Patient Case 1: Papillary

Panelists discuss the case of a metastatic papillary kidney cancer patient, emphasizing the importance of balancing efficacy and tolerability in frontline therapy selection, incorporating molecular profiling, and considering immune-based combinations alongside targeted agents within a personalized, multidisciplinary care framework.

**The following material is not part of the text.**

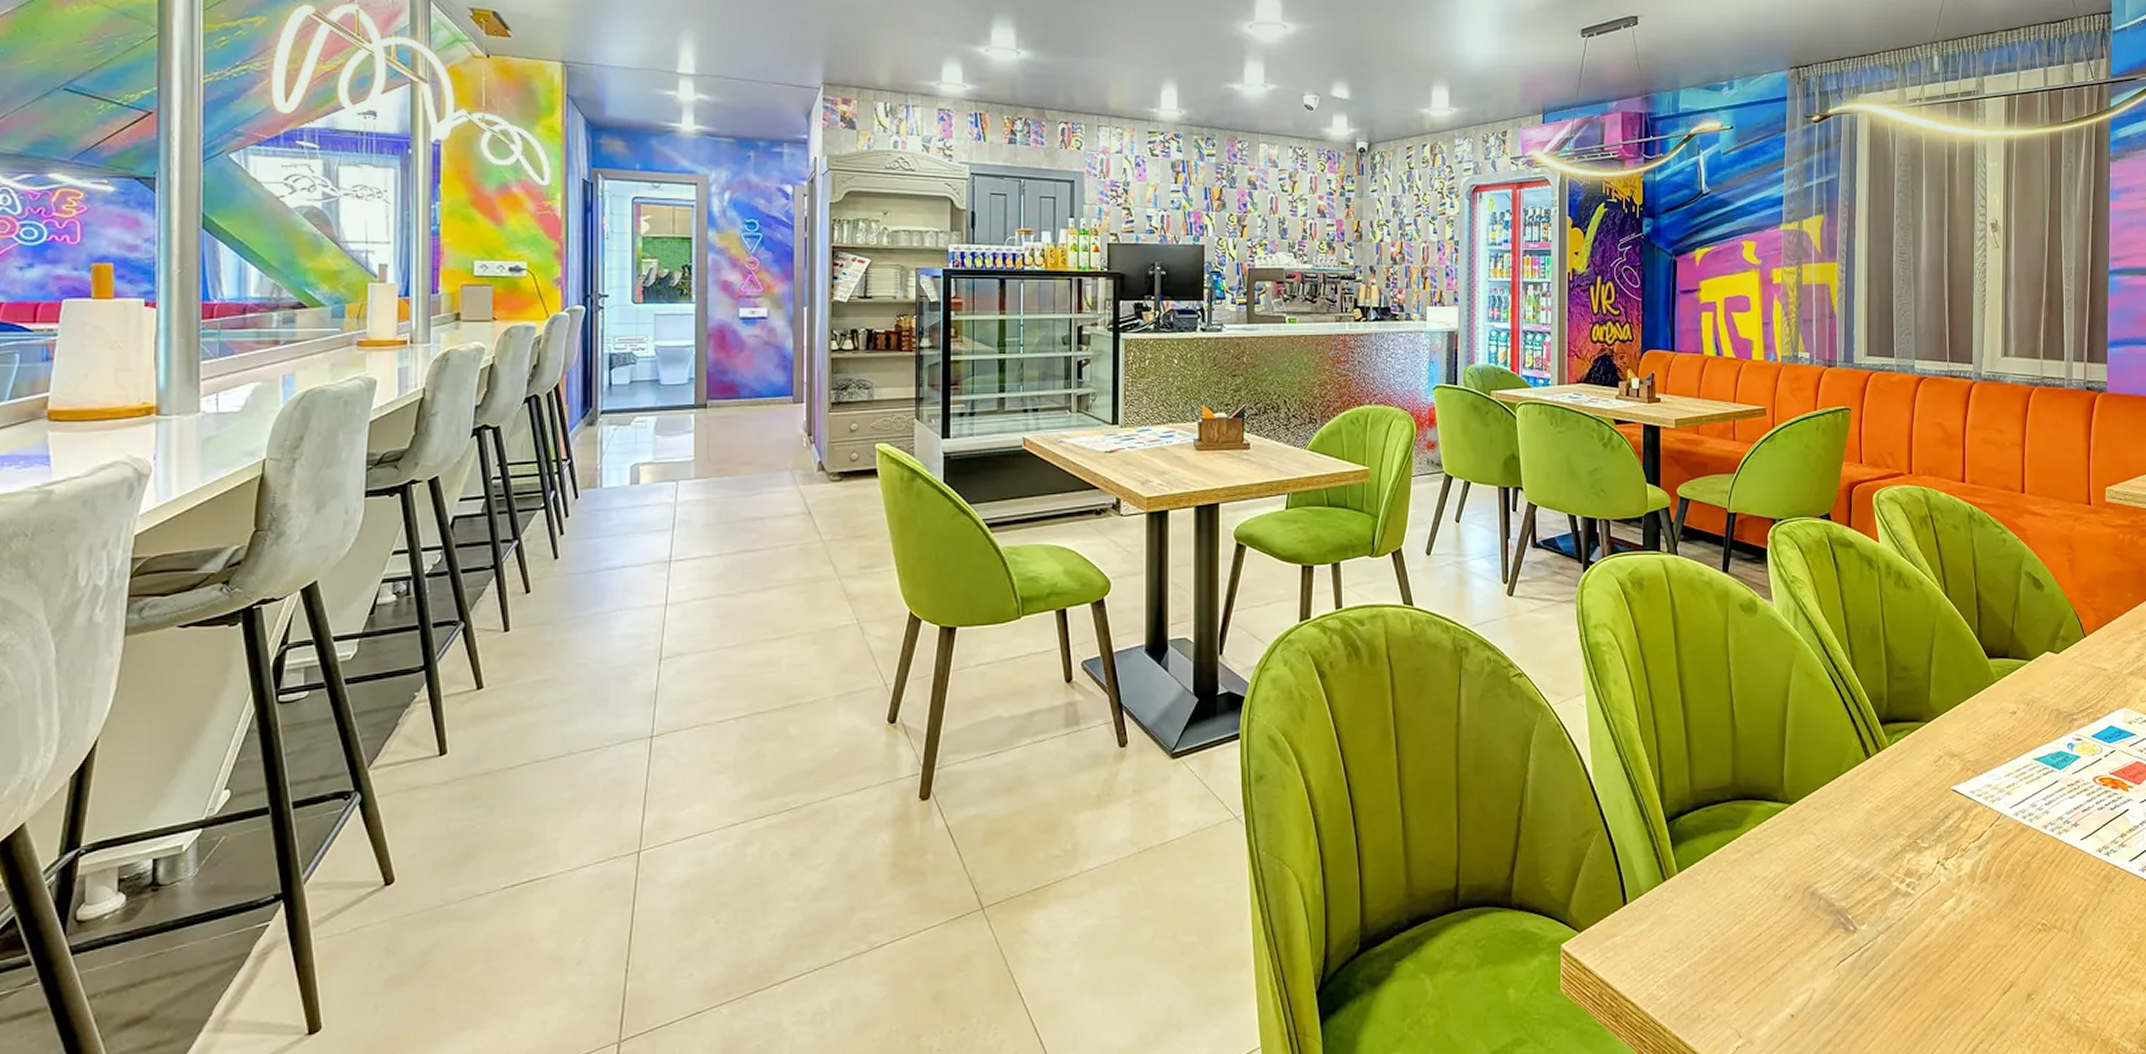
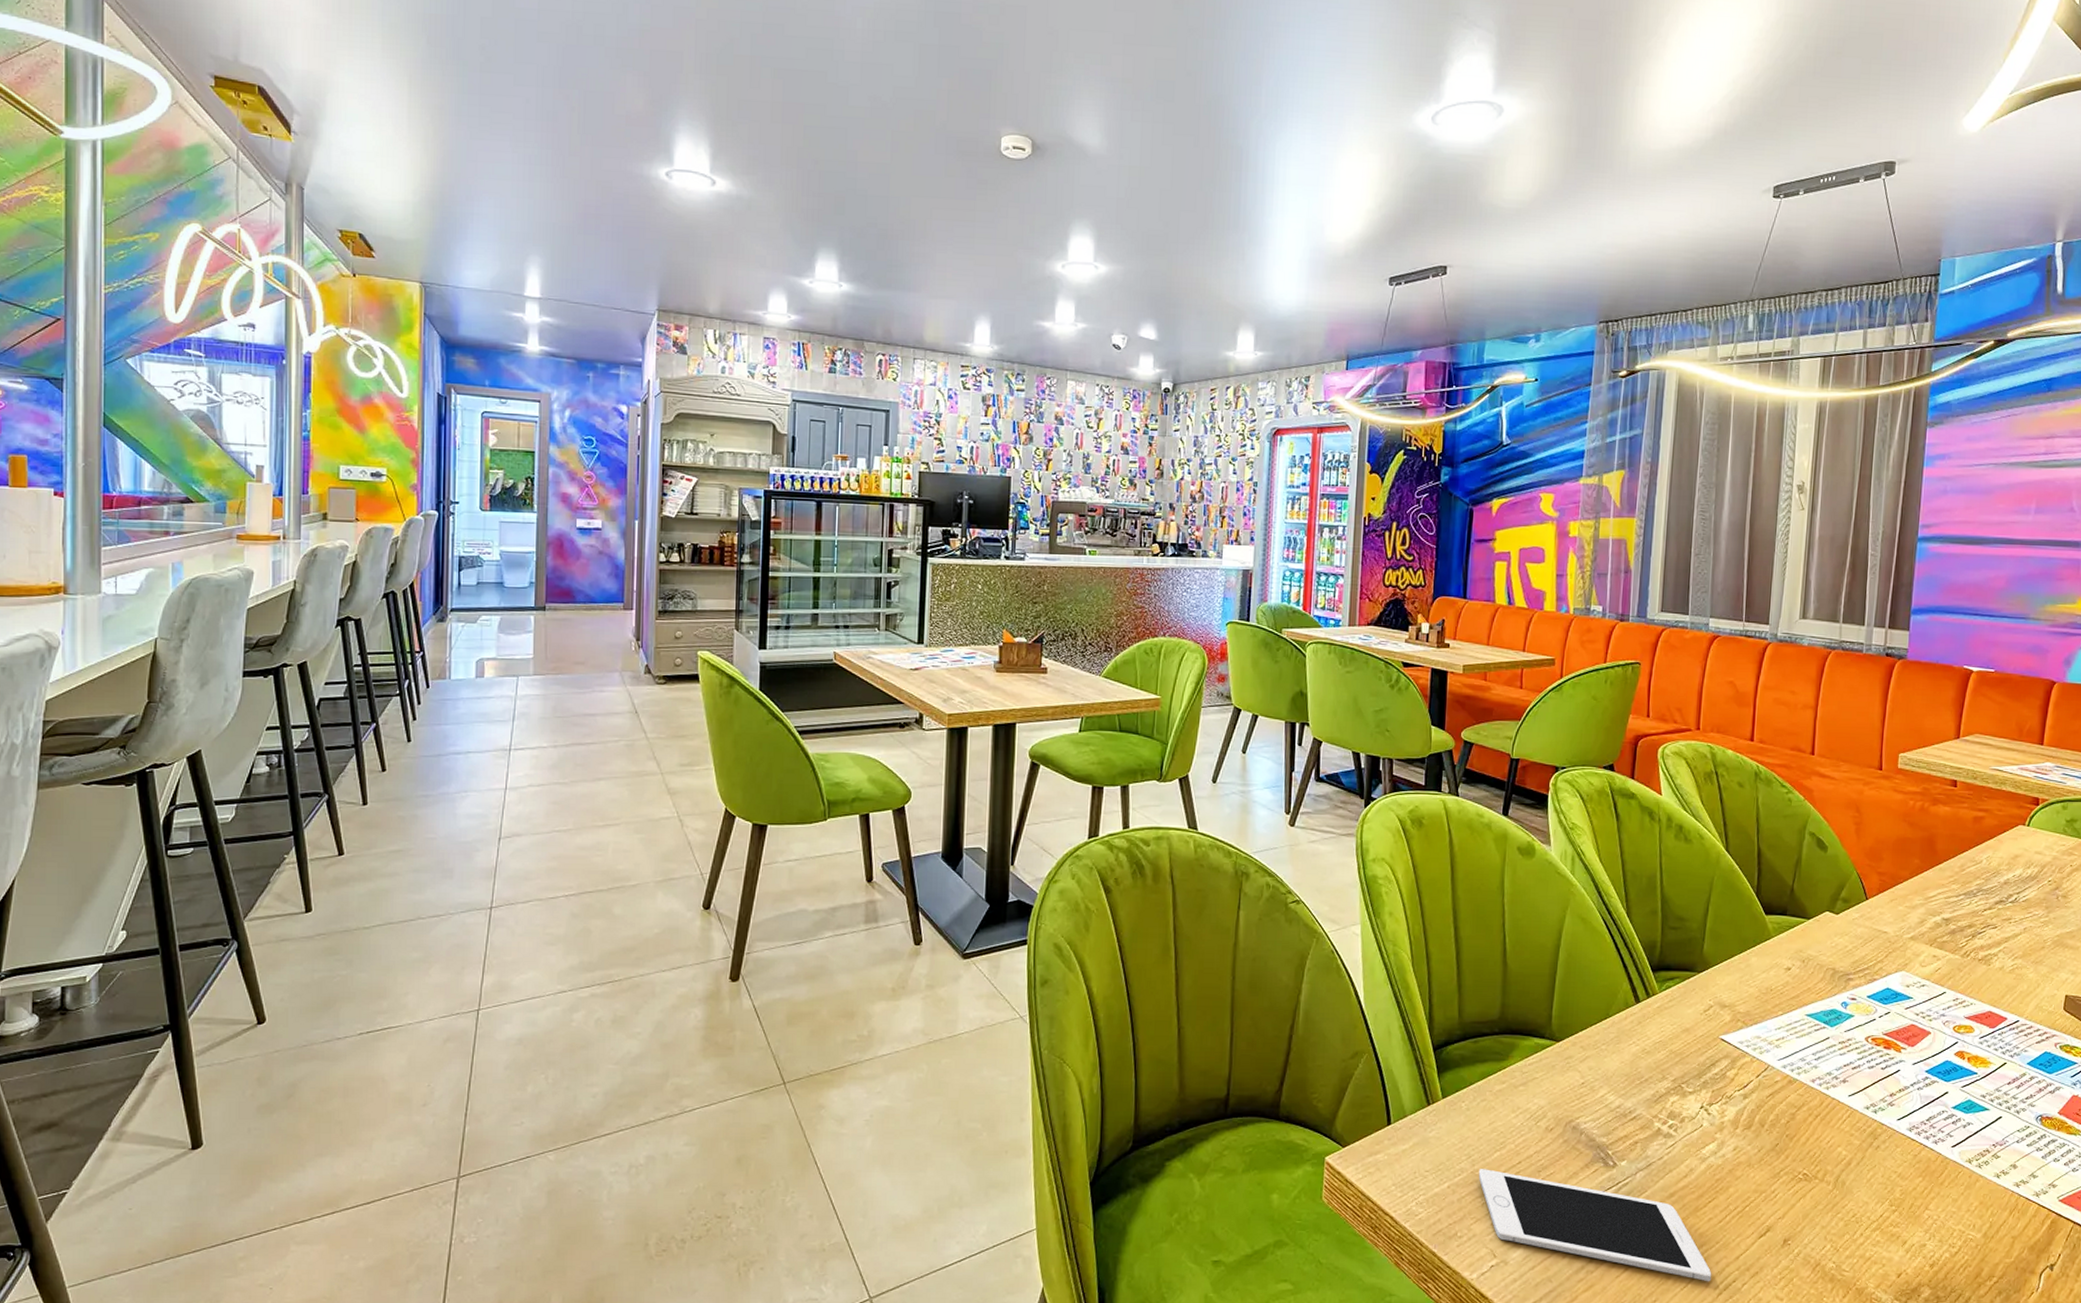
cell phone: none [1719,944,1959,1046] -> present [1478,1169,1712,1282]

A 58-year-old woman with newly diagnosed metastatic papillary kidney cancer presents with minimal comorbidities and good performance status. Her symptoms include fatigue, intermittent night sweats, and flank pain, with imaging revealing a large kidney tumor, regional lymphadenopathy, and liver metastases. Laboratory tests show preserved renal function and mild anemia, placing her in an intermediate-risk group based on IMDC criteria. In this setting, treatment decisions are challenging but informed by emerging clinical trial data on non–clear cell renal cell carcinoma (RCC). The primary goal is to select a frontline therapy balancing efficacy and tolerability, while considering molecular profiling to better tailor treatment.

Therapeutic options often include immune checkpoint inhibitor combinations or immunotherapy paired with tyrosine kinase inhibitors. The choice between these depends on symptom burden, potential response rates, and patient preferences. For example, combinations such as lenvatinib plus pembrolizumab or cabozantinib plus nivolumab show promise, with some evidence suggesting higher response rates in symptomatic patients favoring the latter. Comprehensive genomic testing, including next-generation sequencing, is increasingly important to identify actionable mutations such as MET alterations or fumarate hydratase (FH) deficiency, which may guide more personalized treatment strategies or clinical trial enrollment. PD-L1 expression is routinely checked but currently serves more as an informative marker rather than a decisive factor in therapy selection.

For patients with FH deficiency, distinct treatment approaches may be warranted, such as bevacizumab combined with erlotinib, which has shown improved outcomes in this subgroup. Recognizing hereditary syndromes is critical for both prognosis and therapy planning. Clinical trials remain a cornerstone for managing rare non–clear cell RCC, offering access to novel agents and generating data for these understudied populations. Ultimately, treatment decisions should involve detailed discussions about risks, benefits, and patient values, emphasizing multidisciplinary care and personalized medicine.